Было необычно видеть матушку оживленной. Обычно она сияла, когда за нашим столом сидел ученый-садовод.
— Удивительно, — говорила она, — как мало используют цветы и травы, которые растут на лугах и в садах. Ведь они цветут, чтобы их собирали, они могут придать особый вкус блюдам. Примула и ноготки — замечательная приправа к пирогам и пирожным.
— Я вижу, — ответил с улыбкой Эймос, — что вам нет равных в искусстве кулинарии.
Матушка улыбнулась, и у нее появились ямочки на щеках. Ей приятнее были комплименты ее саду и хозяйству, чем ее внешности, хотя она до сих пор еще прекрасно выглядела.
Отец сказал:
— Она лучшая домохозяйка в Англии. Я брошу вызов любому, кто будет отрицать это. Ведь когда у Дамаск насморк и, кажется, ничто уже не помогает, ее мать дает ей сок лютика, выпив который, она начинает так чихать, что голова сразу прочищается. А я помню, когда у меня были волдыри на ногах, она вылечила их… это тоже был лютик, да?

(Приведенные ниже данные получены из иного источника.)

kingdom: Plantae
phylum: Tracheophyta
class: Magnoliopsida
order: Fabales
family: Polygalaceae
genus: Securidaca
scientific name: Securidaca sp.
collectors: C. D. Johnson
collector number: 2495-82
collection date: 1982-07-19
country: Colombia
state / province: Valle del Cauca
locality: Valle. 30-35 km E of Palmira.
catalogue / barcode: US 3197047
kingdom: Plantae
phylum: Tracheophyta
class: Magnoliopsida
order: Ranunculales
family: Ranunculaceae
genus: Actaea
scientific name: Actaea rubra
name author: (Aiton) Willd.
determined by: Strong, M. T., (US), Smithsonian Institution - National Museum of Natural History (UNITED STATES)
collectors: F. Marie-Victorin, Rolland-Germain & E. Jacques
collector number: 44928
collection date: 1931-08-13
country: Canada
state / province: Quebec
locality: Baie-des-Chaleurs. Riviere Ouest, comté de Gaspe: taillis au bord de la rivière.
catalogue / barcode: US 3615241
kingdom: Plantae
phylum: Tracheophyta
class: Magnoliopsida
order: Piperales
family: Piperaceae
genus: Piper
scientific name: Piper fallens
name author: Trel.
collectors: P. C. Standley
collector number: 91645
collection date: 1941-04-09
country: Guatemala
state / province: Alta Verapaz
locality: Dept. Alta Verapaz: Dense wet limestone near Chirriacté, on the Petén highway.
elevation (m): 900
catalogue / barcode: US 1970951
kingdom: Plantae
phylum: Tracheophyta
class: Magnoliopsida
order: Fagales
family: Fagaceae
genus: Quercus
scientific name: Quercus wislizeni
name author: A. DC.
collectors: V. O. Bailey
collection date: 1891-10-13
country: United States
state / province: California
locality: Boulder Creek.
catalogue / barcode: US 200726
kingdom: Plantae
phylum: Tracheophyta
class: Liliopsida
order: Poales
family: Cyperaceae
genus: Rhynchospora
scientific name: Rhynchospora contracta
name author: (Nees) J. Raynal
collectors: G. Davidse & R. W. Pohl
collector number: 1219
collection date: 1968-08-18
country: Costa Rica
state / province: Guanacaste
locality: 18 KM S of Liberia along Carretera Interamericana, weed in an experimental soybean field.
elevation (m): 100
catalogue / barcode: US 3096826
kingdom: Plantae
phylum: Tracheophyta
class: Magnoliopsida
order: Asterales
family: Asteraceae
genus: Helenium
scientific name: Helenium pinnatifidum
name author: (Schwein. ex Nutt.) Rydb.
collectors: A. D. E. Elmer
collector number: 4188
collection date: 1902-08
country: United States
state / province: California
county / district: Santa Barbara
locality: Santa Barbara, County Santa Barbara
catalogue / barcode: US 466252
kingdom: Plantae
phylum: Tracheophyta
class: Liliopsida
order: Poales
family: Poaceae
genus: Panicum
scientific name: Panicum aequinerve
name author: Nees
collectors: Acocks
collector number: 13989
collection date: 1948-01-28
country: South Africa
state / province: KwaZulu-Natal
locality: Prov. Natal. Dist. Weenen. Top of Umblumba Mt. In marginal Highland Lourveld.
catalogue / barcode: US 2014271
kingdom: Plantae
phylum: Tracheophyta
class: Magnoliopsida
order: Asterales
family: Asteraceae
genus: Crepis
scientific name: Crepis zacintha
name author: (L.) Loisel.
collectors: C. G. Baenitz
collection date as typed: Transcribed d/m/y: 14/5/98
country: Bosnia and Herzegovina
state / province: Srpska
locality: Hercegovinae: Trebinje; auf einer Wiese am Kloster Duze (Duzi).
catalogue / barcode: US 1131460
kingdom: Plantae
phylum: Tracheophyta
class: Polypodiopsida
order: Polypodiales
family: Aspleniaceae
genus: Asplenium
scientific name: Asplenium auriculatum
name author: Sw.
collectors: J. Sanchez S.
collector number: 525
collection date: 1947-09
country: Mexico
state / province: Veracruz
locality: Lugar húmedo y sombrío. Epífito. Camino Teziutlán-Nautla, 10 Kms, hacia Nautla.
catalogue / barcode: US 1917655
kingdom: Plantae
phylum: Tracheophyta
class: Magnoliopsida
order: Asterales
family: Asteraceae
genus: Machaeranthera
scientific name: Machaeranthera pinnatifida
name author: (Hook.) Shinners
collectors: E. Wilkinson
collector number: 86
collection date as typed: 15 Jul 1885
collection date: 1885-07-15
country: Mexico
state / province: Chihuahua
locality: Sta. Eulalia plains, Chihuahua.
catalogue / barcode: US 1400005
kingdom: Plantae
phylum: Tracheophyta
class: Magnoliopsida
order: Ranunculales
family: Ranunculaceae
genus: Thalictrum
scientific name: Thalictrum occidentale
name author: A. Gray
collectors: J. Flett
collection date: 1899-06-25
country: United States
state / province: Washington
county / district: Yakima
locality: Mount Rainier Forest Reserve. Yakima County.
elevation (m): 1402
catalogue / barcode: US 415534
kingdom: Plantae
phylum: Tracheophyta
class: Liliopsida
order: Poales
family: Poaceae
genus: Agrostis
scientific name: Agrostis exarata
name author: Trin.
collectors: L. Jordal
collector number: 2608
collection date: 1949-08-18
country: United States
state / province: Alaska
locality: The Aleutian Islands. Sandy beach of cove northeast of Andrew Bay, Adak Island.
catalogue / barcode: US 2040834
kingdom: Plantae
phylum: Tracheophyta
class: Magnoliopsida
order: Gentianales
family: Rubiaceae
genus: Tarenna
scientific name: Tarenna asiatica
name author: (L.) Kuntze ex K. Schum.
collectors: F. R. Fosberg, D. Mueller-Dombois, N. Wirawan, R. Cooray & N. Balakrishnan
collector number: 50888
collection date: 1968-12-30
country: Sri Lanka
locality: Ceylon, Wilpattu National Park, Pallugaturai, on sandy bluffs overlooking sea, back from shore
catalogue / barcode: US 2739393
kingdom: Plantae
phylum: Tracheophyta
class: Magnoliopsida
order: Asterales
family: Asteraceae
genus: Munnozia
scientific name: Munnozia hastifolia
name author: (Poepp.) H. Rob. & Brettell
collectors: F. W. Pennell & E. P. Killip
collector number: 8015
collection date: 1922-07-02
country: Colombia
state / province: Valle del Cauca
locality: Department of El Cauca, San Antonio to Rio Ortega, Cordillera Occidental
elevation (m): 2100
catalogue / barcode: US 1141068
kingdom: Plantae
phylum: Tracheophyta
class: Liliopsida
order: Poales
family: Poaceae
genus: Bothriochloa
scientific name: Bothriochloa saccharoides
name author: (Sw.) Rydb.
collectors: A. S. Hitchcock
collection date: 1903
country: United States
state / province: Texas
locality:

— Да! — ответила матушка, — Действительно, травы, корни и цветы могут многому научить.
Так мы беседовали о травах, облегчающих боль и употребляемых в пищу. Во время этого разговора принесли письмо от Кейт.
Ее слуги в ярких ливреях были великолепны! По сравнению с ними наши выглядели незаметными. Одно послание было адресовано матушке и отцу, другое — мне.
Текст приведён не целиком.